— TASK DESCRIPTION —
Below are entries; work out how many of their lines hold "pixels", giving only that number.

— PROVIDED INFORMATION —
:::

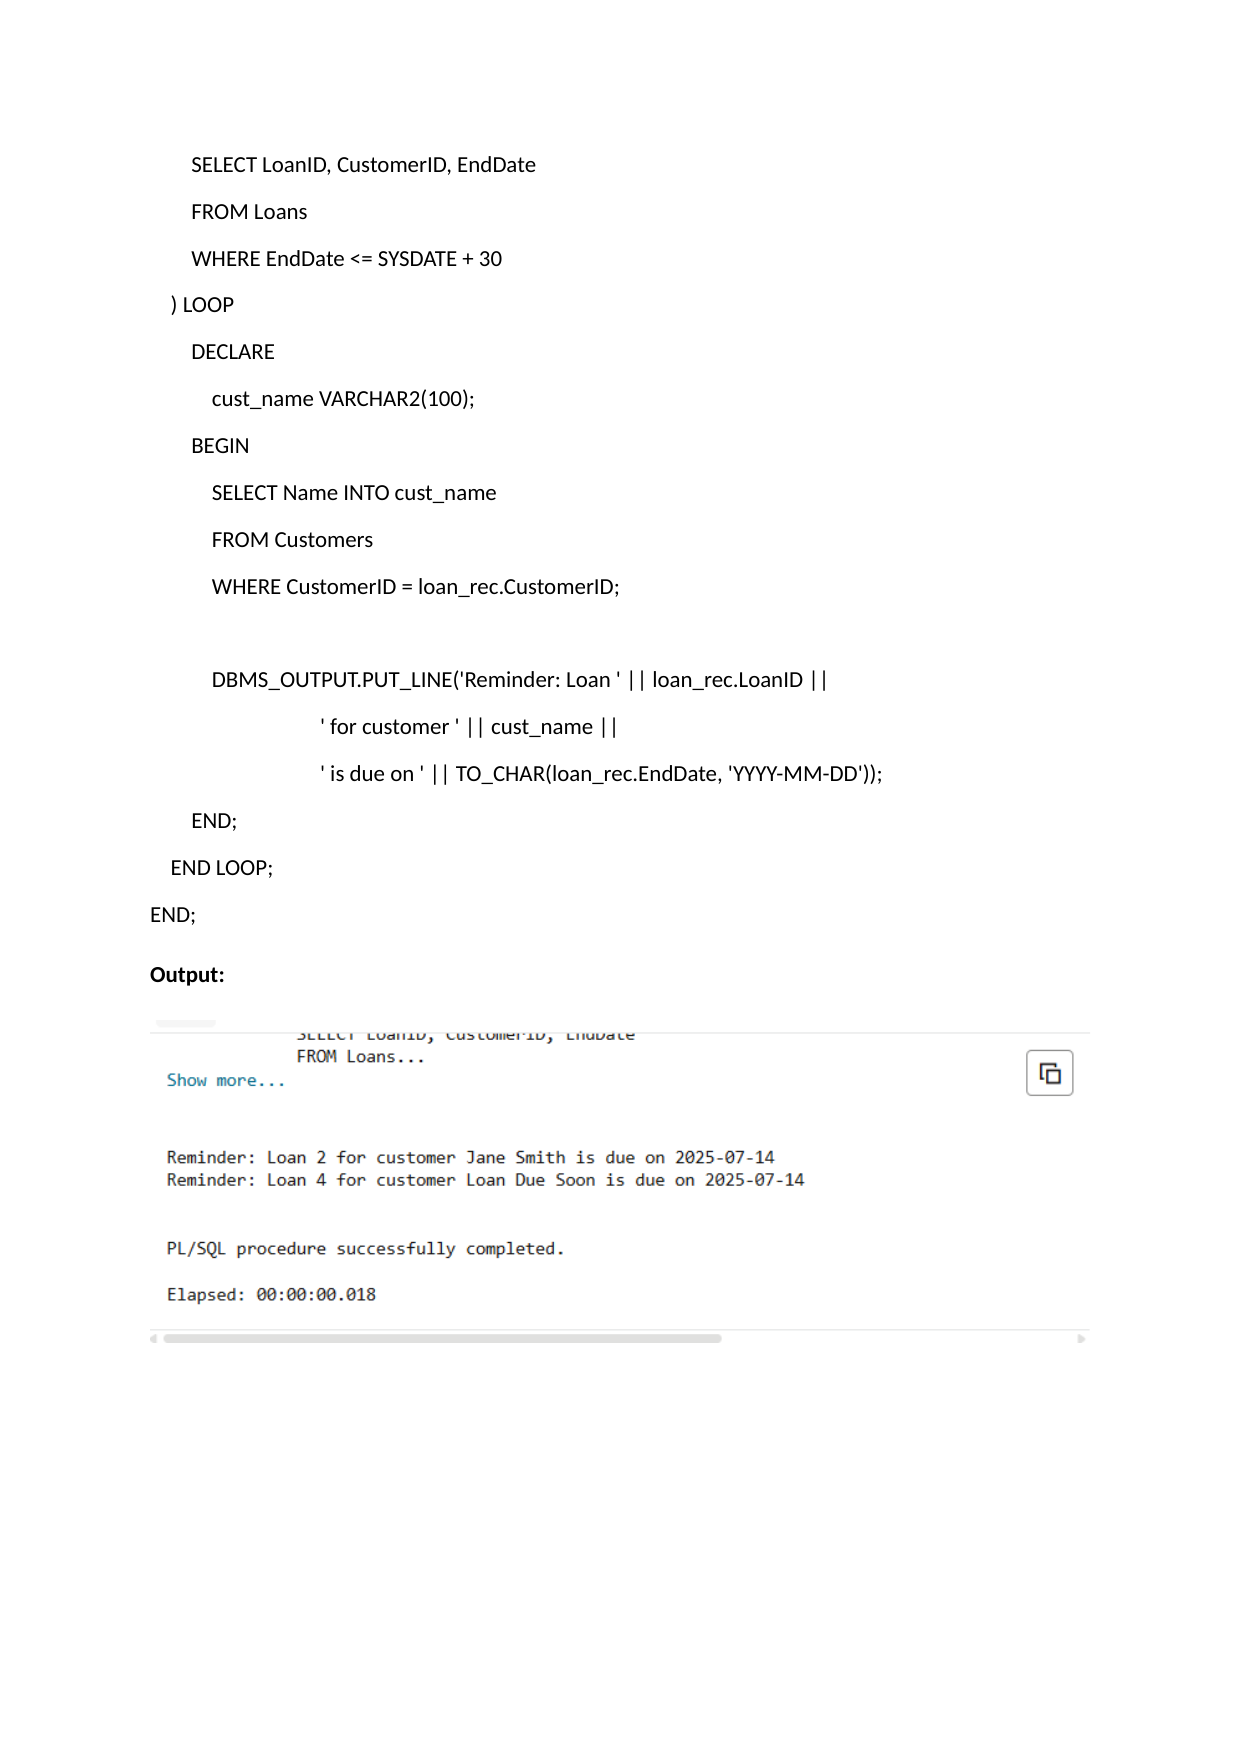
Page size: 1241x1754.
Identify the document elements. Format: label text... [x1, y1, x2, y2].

:::

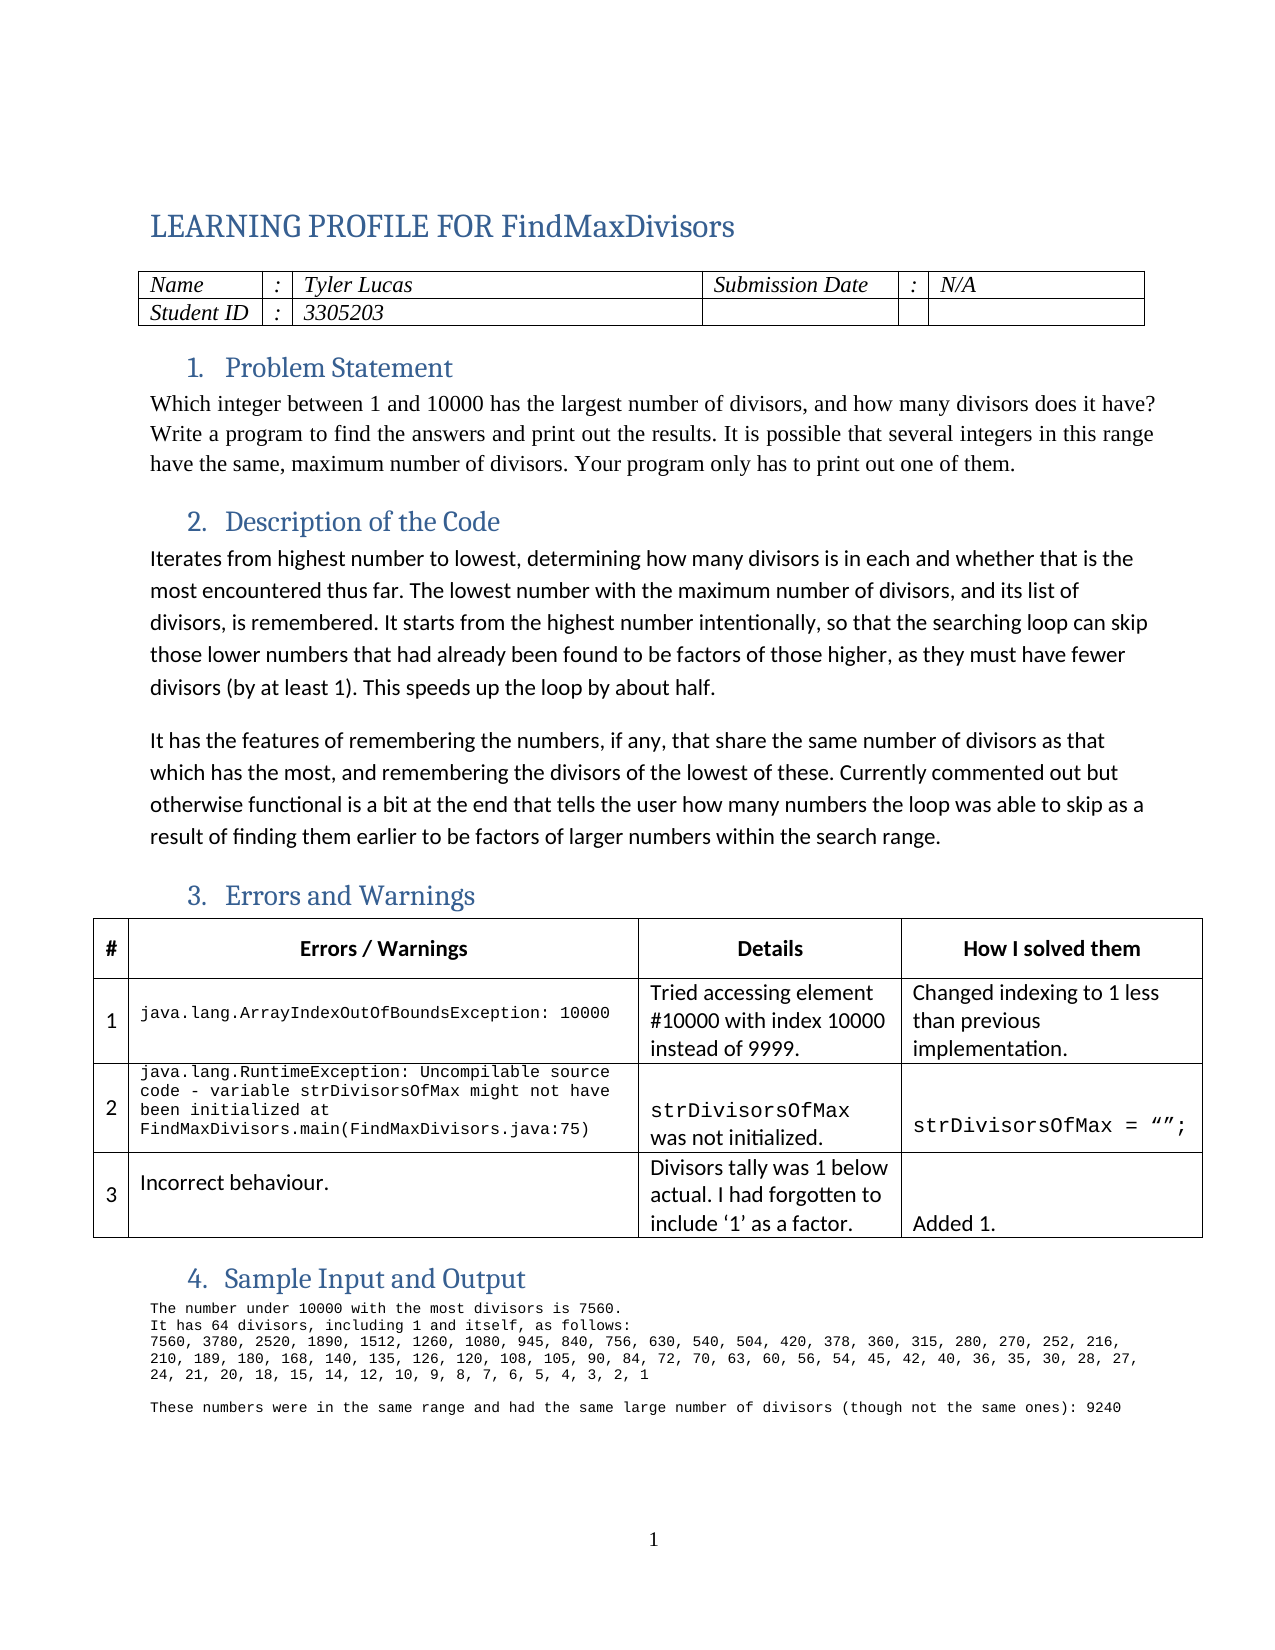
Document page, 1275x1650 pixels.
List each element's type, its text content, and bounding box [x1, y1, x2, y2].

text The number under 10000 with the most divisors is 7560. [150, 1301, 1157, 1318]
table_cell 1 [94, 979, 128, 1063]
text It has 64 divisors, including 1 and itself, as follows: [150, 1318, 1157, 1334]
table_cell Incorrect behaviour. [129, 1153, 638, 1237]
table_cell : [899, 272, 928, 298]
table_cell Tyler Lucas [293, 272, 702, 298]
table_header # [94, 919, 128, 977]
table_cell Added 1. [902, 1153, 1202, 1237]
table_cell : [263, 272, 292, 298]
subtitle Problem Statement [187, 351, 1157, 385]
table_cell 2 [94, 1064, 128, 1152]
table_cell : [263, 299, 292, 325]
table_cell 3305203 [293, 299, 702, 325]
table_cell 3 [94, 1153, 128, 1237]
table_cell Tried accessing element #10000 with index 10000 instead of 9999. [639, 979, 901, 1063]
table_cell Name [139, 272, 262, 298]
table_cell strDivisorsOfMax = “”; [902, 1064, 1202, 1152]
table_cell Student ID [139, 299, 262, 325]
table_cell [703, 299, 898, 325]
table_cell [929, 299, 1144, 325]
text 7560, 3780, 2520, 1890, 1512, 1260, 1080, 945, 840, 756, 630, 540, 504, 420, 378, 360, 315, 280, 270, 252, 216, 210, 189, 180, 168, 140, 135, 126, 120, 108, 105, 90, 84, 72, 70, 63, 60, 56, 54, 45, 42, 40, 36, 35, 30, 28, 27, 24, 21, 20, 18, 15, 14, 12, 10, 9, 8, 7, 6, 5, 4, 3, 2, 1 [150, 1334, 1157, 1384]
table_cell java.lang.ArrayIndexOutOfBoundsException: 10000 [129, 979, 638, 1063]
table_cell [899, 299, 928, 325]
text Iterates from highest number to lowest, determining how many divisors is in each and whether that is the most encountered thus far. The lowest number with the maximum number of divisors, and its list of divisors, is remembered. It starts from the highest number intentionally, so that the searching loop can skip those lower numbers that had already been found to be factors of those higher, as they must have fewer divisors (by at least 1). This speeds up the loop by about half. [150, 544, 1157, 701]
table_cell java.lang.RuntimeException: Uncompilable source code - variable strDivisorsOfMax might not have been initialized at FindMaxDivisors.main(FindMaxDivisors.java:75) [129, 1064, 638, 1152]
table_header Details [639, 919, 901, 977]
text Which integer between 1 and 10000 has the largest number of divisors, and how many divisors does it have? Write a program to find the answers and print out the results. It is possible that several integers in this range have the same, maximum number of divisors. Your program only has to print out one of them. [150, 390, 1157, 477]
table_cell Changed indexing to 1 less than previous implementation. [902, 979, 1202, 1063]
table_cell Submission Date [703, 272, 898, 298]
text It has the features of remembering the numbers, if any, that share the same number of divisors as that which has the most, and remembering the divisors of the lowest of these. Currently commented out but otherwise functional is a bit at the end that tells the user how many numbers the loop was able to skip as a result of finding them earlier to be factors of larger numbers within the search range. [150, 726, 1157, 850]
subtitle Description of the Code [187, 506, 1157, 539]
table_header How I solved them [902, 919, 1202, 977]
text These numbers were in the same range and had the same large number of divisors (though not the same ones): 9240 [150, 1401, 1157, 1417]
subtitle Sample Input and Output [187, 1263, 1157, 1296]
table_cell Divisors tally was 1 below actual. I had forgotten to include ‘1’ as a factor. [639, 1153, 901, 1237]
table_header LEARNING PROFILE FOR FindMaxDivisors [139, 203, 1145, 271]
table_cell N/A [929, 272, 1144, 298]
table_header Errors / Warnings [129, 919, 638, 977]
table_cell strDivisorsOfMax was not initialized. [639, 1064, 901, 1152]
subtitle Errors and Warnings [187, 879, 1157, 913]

:::

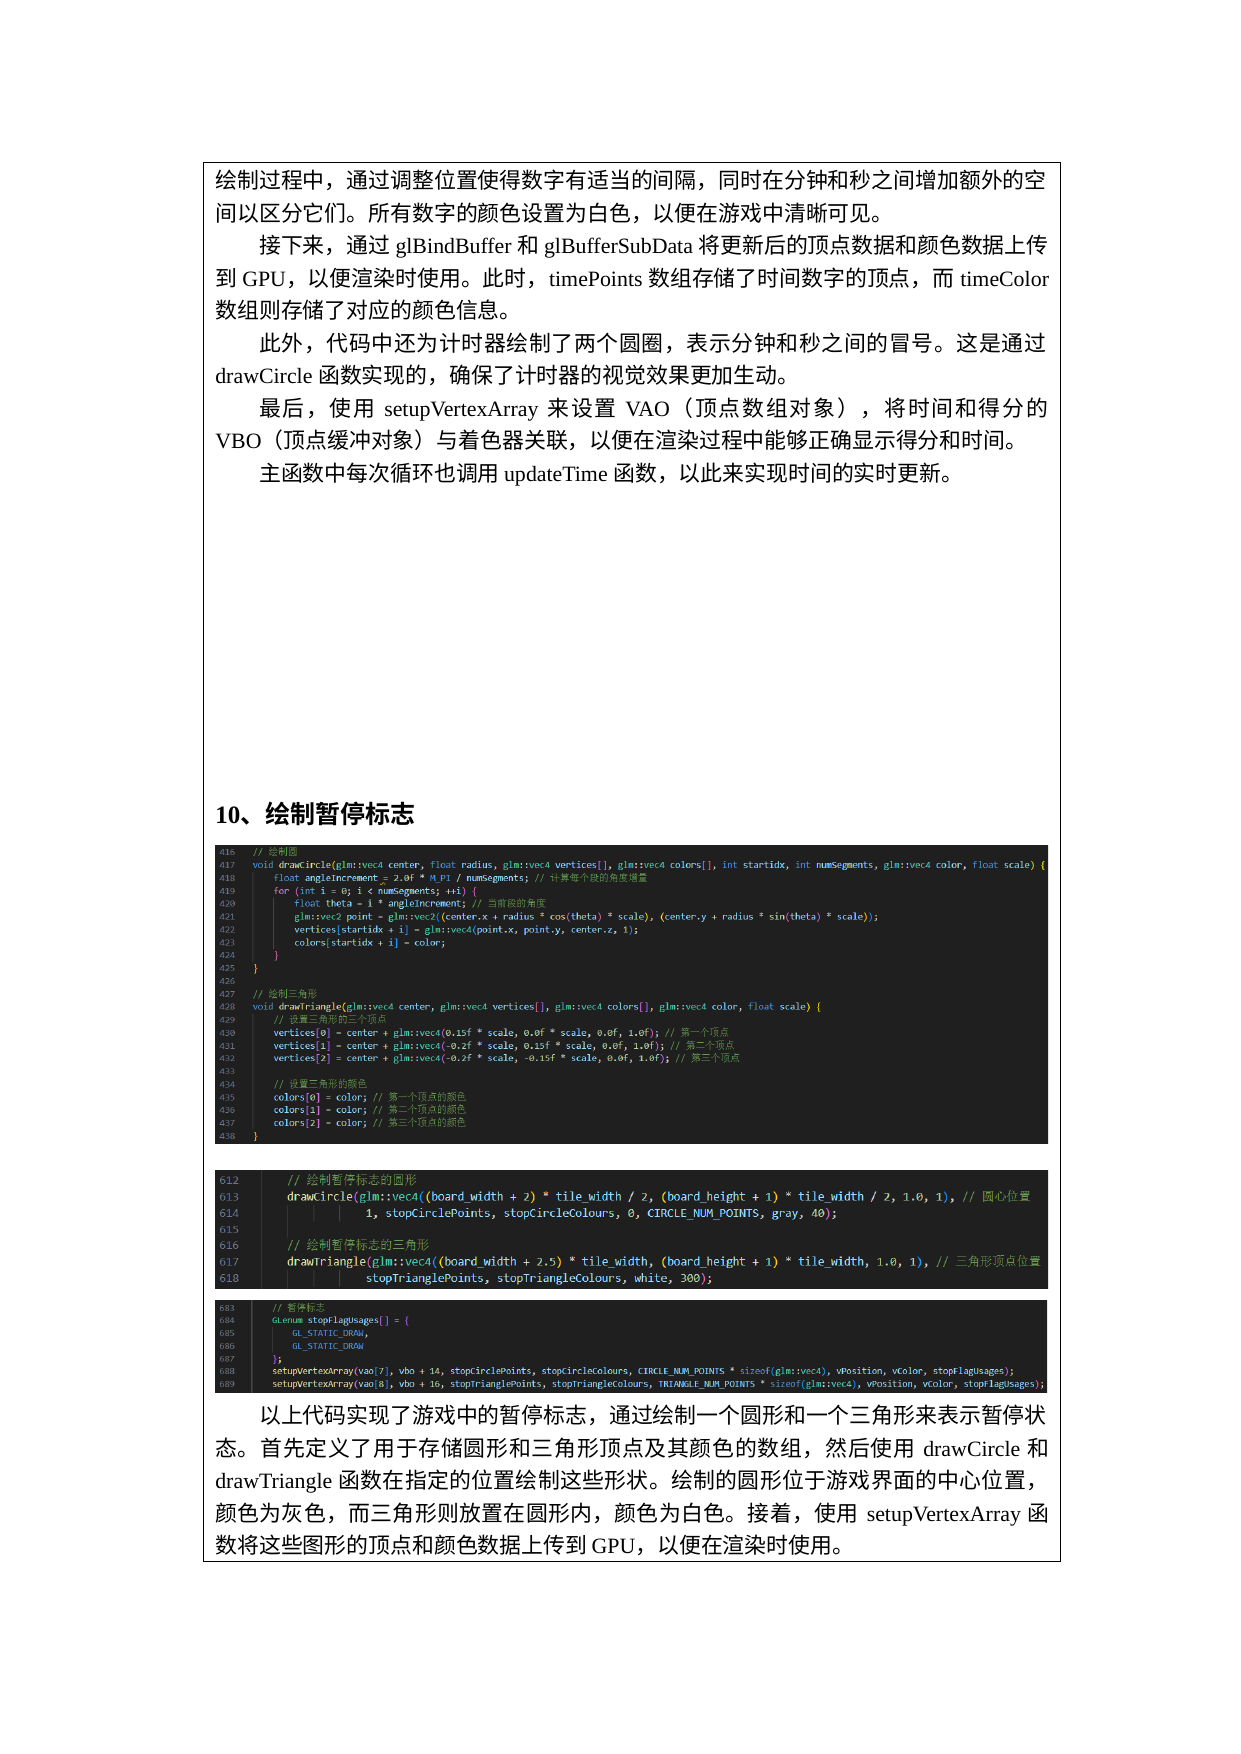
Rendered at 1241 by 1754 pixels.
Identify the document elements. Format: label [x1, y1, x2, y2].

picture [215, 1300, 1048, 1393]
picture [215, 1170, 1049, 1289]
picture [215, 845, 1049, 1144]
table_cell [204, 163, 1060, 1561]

:::

— TASK RESULT —
2